Problem details ▸
Quote the whole listing verbatim.

[Data records]
════════

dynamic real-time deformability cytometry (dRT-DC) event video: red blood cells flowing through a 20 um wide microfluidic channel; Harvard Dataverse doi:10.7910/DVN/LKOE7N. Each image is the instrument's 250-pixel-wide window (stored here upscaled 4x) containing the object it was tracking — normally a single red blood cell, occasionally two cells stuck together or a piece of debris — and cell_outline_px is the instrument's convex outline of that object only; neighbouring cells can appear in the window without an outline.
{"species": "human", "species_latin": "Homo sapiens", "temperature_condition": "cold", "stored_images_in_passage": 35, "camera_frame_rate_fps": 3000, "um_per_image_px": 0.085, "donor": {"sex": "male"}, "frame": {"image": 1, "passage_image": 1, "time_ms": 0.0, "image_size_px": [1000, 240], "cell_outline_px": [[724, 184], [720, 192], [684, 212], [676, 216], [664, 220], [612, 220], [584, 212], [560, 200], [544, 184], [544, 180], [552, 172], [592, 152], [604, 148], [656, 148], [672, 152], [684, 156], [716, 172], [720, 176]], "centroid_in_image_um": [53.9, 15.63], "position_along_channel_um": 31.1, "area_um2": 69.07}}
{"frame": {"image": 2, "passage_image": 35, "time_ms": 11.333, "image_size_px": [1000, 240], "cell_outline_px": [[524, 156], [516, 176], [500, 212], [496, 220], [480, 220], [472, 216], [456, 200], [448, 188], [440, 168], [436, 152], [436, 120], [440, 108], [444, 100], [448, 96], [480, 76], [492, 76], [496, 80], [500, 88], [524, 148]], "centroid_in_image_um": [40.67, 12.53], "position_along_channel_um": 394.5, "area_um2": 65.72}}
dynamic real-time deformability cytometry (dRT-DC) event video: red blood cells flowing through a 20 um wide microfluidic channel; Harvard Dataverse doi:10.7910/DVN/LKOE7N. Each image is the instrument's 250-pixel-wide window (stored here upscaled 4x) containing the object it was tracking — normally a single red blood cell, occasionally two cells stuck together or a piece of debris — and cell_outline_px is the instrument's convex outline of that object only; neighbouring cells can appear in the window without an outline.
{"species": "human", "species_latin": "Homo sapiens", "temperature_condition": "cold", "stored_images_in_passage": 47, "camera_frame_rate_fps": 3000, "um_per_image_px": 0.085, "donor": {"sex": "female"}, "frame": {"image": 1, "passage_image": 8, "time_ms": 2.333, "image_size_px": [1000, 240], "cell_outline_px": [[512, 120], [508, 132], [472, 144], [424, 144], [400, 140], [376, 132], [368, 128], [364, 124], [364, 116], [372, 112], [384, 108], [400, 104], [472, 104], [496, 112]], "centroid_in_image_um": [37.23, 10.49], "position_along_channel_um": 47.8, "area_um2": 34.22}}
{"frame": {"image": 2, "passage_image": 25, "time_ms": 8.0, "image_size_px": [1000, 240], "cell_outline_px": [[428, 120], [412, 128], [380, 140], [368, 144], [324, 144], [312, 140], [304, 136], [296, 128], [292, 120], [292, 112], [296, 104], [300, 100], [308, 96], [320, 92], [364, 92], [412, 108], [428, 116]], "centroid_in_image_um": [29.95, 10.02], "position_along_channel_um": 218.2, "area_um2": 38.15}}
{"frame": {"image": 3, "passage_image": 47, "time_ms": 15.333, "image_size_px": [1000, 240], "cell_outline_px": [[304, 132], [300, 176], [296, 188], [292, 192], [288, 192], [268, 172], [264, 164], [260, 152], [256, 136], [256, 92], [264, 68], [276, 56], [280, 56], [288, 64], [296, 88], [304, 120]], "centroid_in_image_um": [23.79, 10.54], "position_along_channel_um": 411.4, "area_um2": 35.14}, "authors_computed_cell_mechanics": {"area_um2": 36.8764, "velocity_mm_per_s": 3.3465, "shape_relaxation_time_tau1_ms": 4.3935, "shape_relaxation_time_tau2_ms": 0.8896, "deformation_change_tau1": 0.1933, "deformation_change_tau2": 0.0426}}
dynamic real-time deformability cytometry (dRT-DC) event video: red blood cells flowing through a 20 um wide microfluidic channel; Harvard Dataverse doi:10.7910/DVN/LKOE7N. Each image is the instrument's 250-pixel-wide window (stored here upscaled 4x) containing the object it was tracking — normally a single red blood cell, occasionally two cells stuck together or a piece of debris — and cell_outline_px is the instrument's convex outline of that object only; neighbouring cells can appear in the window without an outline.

════════

Response to this task ▸
dynamic real-time deformability cytometry (dRT-DC) event video: red blood cells flowing through a 20 um wide microfluidic channel; Harvard Dataverse doi:10.7910/DVN/LKOE7N. Each image is the instrument's 250-pixel-wide window (stored here upscaled 4x) containing the object it was tracking — normally a single red blood cell, occasionally two cells stuck together or a piece of debris — and cell_outline_px is the instrument's convex outline of that object only; neighbouring cells can appear in the window without an outline.
{"species": "human", "species_latin": "Homo sapiens", "temperature_condition": "cold", "stored_images_in_passage": 35, "camera_frame_rate_fps": 3000, "um_per_image_px": 0.085, "donor": {"sex": "male"}, "frame": {"image": 1, "passage_image": 1, "time_ms": 0.0, "image_size_px": [1000, 240], "cell_outline_px": [[724, 184], [720, 192], [684, 212], [676, 216], [664, 220], [612, 220], [584, 212], [560, 200], [544, 184], [544, 180], [552, 172], [592, 152], [604, 148], [656, 148], [672, 152], [684, 156], [716, 172], [720, 176]], "centroid_in_image_um": [53.9, 15.63], "position_along_channel_um": 31.1, "area_um2": 69.07}}
{"frame": {"image": 2, "passage_image": 35, "time_ms": 11.333, "image_size_px": [1000, 240], "cell_outline_px": [[524, 156], [516, 176], [500, 212], [496, 220], [480, 220], [472, 216], [456, 200], [448, 188], [440, 168], [436, 152], [436, 120], [440, 108], [444, 100], [448, 96], [480, 76], [492, 76], [496, 80], [500, 88], [524, 148]], "centroid_in_image_um": [40.67, 12.53], "position_along_channel_um": 394.5, "area_um2": 65.72}}
dynamic real-time deformability cytometry (dRT-DC) event video: red blood cells flowing through a 20 um wide microfluidic channel; Harvard Dataverse doi:10.7910/DVN/LKOE7N. Each image is the instrument's 250-pixel-wide window (stored here upscaled 4x) containing the object it was tracking — normally a single red blood cell, occasionally two cells stuck together or a piece of debris — and cell_outline_px is the instrument's convex outline of that object only; neighbouring cells can appear in the window without an outline.
{"species": "human", "species_latin": "Homo sapiens", "temperature_condition": "cold", "stored_images_in_passage": 47, "camera_frame_rate_fps": 3000, "um_per_image_px": 0.085, "donor": {"sex": "female"}, "frame": {"image": 1, "passage_image": 8, "time_ms": 2.333, "image_size_px": [1000, 240], "cell_outline_px": [[512, 120], [508, 132], [472, 144], [424, 144], [400, 140], [376, 132], [368, 128], [364, 124], [364, 116], [372, 112], [384, 108], [400, 104], [472, 104], [496, 112]], "centroid_in_image_um": [37.23, 10.49], "position_along_channel_um": 47.8, "area_um2": 34.22}}
{"frame": {"image": 2, "passage_image": 25, "time_ms": 8.0, "image_size_px": [1000, 240], "cell_outline_px": [[428, 120], [412, 128], [380, 140], [368, 144], [324, 144], [312, 140], [304, 136], [296, 128], [292, 120], [292, 112], [296, 104], [300, 100], [308, 96], [320, 92], [364, 92], [412, 108], [428, 116]], "centroid_in_image_um": [29.95, 10.02], "position_along_channel_um": 218.2, "area_um2": 38.15}}
{"frame": {"image": 3, "passage_image": 47, "time_ms": 15.333, "image_size_px": [1000, 240], "cell_outline_px": [[304, 132], [300, 176], [296, 188], [292, 192], [288, 192], [268, 172], [264, 164], [260, 152], [256, 136], [256, 92], [264, 68], [276, 56], [280, 56], [288, 64], [296, 88], [304, 120]], "centroid_in_image_um": [23.79, 10.54], "position_along_channel_um": 411.4, "area_um2": 35.14}, "authors_computed_cell_mechanics": {"area_um2": 36.8764, "velocity_mm_per_s": 3.3465, "shape_relaxation_time_tau1_ms": 4.3935, "shape_relaxation_time_tau2_ms": 0.8896, "deformation_change_tau1": 0.1933, "deformation_change_tau2": 0.0426}}
dynamic real-time deformability cytometry (dRT-DC) event video: red blood cells flowing through a 20 um wide microfluidic channel; Harvard Dataverse doi:10.7910/DVN/LKOE7N. Each image is the instrument's 250-pixel-wide window (stored here upscaled 4x) containing the object it was tracking — normally a single red blood cell, occasionally two cells stuck together or a piece of debris — and cell_outline_px is the instrument's convex outline of that object only; neighbouring cells can appear in the window without an outline.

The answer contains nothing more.